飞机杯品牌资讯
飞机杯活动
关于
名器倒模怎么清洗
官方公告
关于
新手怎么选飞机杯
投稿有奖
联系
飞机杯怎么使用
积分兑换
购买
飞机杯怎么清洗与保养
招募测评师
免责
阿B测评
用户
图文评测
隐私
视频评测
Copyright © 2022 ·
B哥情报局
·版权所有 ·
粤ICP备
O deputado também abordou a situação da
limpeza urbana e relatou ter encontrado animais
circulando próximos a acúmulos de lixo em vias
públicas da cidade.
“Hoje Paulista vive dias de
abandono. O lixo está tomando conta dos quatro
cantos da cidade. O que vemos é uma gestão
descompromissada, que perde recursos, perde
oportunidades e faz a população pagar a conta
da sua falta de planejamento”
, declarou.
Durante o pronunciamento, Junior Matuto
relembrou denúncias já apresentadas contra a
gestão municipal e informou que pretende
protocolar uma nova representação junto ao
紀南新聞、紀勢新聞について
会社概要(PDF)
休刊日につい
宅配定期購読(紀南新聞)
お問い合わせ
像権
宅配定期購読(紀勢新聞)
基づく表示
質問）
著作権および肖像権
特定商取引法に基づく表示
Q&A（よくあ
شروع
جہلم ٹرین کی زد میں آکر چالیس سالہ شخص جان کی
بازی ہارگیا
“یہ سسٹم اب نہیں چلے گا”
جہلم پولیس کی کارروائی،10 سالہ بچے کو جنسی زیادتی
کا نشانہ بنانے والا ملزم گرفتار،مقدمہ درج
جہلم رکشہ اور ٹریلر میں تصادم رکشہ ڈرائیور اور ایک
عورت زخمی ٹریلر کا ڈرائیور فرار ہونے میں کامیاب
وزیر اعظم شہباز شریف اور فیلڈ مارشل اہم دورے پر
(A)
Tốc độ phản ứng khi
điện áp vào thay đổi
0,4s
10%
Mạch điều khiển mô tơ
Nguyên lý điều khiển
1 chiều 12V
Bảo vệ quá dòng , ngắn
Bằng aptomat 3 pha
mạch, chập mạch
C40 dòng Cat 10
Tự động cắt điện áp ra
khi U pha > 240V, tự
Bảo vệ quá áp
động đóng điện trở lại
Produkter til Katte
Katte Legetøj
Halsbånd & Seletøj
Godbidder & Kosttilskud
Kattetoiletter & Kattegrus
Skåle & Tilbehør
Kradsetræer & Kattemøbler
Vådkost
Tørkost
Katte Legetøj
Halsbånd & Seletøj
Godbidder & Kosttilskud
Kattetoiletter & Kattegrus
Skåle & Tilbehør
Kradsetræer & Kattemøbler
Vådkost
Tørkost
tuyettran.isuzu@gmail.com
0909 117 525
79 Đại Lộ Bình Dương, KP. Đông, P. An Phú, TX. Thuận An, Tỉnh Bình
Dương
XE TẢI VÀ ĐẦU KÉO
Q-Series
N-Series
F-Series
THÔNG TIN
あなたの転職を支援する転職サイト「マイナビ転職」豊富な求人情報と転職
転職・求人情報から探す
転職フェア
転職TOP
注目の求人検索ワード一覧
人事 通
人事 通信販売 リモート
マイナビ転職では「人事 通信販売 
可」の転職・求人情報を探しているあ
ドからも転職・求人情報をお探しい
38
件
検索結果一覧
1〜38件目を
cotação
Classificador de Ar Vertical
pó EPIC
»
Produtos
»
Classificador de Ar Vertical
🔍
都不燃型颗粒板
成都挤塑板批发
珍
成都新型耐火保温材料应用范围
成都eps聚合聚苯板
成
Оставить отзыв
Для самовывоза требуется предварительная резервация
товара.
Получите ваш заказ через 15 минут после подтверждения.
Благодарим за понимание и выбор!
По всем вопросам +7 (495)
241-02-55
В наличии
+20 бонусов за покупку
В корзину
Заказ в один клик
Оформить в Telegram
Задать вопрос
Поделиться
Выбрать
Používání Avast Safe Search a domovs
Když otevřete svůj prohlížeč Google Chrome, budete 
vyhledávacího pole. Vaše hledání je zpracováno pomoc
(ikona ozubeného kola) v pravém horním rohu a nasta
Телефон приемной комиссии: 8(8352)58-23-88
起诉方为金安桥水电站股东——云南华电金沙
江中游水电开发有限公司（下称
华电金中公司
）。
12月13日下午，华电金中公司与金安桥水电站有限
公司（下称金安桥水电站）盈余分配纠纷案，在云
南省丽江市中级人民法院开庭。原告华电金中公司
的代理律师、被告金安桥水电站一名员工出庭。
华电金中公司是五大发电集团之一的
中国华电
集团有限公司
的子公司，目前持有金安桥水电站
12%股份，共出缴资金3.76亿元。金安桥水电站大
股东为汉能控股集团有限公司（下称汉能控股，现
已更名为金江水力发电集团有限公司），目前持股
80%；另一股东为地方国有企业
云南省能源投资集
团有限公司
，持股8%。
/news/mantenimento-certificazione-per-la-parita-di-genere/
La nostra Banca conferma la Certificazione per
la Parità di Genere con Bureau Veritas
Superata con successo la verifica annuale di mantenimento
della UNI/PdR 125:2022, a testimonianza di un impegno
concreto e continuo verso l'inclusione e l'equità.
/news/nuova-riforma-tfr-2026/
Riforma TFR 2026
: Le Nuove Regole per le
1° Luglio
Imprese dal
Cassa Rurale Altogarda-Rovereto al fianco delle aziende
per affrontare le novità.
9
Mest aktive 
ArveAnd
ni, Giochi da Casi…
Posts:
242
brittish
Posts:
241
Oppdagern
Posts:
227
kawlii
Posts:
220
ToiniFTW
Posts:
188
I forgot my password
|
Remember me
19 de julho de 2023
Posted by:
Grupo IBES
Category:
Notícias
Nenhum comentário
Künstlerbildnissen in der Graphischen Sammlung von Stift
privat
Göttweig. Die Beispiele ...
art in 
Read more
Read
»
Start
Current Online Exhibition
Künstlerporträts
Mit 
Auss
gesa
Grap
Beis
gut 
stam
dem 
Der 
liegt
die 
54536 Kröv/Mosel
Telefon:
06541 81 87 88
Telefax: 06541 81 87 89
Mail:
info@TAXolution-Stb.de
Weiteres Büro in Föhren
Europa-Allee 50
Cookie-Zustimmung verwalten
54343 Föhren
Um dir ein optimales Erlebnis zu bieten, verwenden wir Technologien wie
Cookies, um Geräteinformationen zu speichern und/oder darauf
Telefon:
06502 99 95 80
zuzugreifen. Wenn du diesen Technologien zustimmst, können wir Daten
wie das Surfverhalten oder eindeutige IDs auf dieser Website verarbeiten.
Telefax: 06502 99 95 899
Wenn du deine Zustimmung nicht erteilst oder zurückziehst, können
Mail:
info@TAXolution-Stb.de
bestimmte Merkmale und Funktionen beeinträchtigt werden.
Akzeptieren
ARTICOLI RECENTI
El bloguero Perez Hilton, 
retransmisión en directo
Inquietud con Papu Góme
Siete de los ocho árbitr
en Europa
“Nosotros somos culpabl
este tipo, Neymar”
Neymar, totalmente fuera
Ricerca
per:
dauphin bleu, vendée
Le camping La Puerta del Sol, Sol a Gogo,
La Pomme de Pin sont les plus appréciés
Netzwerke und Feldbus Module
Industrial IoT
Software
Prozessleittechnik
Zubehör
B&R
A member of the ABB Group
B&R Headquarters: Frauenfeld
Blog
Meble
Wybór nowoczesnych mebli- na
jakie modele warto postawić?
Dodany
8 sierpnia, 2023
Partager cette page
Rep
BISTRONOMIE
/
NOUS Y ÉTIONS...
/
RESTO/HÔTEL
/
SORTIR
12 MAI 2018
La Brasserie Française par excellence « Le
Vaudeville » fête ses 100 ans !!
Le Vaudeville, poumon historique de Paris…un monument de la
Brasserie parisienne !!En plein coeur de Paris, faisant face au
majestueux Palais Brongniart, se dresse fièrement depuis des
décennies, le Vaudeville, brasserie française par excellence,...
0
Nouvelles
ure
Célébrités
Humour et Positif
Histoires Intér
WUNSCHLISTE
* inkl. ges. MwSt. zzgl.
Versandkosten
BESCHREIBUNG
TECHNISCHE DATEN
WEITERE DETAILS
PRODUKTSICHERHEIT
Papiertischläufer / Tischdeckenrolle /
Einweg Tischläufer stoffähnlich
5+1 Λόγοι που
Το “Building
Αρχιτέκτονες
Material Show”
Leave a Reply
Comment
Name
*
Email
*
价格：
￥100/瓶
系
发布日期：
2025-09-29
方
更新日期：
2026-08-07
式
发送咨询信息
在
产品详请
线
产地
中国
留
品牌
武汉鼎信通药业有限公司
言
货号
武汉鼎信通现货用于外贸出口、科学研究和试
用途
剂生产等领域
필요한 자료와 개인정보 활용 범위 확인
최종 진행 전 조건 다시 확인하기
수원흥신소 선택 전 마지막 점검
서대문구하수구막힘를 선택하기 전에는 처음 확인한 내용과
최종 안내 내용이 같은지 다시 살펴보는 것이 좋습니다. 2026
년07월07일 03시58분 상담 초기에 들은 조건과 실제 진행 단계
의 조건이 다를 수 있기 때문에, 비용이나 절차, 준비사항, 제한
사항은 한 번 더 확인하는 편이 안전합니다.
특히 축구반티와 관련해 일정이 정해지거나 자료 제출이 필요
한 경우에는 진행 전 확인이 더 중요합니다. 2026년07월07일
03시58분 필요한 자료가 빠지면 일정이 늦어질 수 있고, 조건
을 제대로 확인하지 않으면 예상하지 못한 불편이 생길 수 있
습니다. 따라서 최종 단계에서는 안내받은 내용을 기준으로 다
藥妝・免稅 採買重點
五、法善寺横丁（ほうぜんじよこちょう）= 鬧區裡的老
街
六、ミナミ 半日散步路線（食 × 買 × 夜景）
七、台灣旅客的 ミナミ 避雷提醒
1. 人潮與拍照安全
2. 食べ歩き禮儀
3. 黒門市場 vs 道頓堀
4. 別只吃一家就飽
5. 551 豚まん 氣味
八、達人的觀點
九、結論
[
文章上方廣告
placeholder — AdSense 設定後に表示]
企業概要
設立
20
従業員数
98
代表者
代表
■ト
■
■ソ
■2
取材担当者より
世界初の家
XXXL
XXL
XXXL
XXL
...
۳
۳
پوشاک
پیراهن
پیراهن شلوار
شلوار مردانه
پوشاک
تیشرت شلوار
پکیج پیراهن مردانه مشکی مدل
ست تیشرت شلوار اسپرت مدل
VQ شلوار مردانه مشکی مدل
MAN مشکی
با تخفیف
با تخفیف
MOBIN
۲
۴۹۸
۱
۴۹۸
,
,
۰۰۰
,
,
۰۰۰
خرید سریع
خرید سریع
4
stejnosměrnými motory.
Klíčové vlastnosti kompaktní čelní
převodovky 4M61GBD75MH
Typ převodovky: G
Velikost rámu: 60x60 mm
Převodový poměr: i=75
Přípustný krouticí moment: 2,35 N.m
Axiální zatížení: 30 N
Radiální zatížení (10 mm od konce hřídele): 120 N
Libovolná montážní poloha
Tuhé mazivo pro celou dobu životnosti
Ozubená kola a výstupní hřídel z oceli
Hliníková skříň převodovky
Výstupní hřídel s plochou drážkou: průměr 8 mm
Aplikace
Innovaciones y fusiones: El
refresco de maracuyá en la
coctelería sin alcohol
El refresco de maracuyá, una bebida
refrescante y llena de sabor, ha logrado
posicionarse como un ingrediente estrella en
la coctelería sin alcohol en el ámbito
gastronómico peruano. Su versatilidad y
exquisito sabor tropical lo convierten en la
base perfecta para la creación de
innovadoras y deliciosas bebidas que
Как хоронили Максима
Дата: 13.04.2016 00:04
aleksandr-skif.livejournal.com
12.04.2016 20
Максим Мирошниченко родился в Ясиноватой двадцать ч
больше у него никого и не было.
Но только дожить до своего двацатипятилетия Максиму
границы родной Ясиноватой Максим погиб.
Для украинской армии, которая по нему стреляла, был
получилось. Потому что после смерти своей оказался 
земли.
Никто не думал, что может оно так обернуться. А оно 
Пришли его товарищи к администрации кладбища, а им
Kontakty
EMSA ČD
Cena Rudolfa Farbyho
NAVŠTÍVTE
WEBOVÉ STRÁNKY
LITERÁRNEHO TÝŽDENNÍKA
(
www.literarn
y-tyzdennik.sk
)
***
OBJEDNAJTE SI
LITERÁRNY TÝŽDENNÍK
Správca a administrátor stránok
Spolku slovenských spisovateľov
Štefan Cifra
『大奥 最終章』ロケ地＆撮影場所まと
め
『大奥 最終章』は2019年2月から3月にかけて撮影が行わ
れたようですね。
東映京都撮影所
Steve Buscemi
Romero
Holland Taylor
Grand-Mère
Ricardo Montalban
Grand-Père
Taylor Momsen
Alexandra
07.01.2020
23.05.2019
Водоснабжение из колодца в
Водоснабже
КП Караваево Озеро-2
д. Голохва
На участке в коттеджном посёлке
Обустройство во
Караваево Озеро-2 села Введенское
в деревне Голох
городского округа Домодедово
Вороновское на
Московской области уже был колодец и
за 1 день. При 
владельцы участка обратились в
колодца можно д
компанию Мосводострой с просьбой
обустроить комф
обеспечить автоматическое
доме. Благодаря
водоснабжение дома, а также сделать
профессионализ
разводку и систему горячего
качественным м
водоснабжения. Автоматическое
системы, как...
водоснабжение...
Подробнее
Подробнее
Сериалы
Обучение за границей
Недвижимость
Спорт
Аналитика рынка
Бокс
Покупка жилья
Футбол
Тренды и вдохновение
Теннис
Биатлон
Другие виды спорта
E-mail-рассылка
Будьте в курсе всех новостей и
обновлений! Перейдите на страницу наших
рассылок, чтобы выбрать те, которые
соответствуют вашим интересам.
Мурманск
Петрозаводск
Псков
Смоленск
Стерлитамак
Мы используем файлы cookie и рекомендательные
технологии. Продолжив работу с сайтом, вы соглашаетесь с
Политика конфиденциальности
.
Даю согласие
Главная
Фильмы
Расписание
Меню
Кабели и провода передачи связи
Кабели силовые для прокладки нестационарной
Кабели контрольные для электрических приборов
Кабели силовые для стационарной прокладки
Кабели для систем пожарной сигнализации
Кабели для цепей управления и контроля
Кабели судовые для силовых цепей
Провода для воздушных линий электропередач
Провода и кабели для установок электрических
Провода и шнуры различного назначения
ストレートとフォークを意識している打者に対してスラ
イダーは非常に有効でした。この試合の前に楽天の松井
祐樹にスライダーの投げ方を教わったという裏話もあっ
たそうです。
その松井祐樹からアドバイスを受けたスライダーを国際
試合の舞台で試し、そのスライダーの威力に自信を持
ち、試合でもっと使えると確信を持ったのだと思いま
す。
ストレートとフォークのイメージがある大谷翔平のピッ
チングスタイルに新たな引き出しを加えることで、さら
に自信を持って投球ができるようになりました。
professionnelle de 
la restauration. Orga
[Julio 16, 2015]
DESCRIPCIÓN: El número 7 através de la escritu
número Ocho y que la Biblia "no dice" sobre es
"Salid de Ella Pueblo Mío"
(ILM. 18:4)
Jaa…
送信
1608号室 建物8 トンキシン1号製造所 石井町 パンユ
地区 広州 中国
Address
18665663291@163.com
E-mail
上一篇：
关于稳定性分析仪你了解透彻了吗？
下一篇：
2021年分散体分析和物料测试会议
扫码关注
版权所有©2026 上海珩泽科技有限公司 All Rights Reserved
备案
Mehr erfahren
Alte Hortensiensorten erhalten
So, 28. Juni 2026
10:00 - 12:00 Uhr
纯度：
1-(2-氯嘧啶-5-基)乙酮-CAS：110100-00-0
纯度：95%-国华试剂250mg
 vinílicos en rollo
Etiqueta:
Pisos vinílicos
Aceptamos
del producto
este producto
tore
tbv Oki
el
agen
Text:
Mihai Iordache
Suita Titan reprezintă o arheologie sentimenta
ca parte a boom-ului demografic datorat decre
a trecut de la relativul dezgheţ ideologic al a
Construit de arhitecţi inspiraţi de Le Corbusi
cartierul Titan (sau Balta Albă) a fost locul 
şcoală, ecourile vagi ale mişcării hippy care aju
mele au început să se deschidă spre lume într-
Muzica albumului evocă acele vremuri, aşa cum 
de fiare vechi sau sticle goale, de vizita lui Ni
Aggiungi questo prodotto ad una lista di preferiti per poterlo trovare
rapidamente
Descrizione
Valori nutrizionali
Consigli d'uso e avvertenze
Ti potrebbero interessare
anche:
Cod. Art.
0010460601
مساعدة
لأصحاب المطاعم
_ _ _ _
TASK DETAILS -
The lines that contain the word "Караваево" are wanted; copy each of them from the records.

RESPONSE TO THE TASK -
КП Караваево Озеро-2
Караваево Озеро-2 села Введенское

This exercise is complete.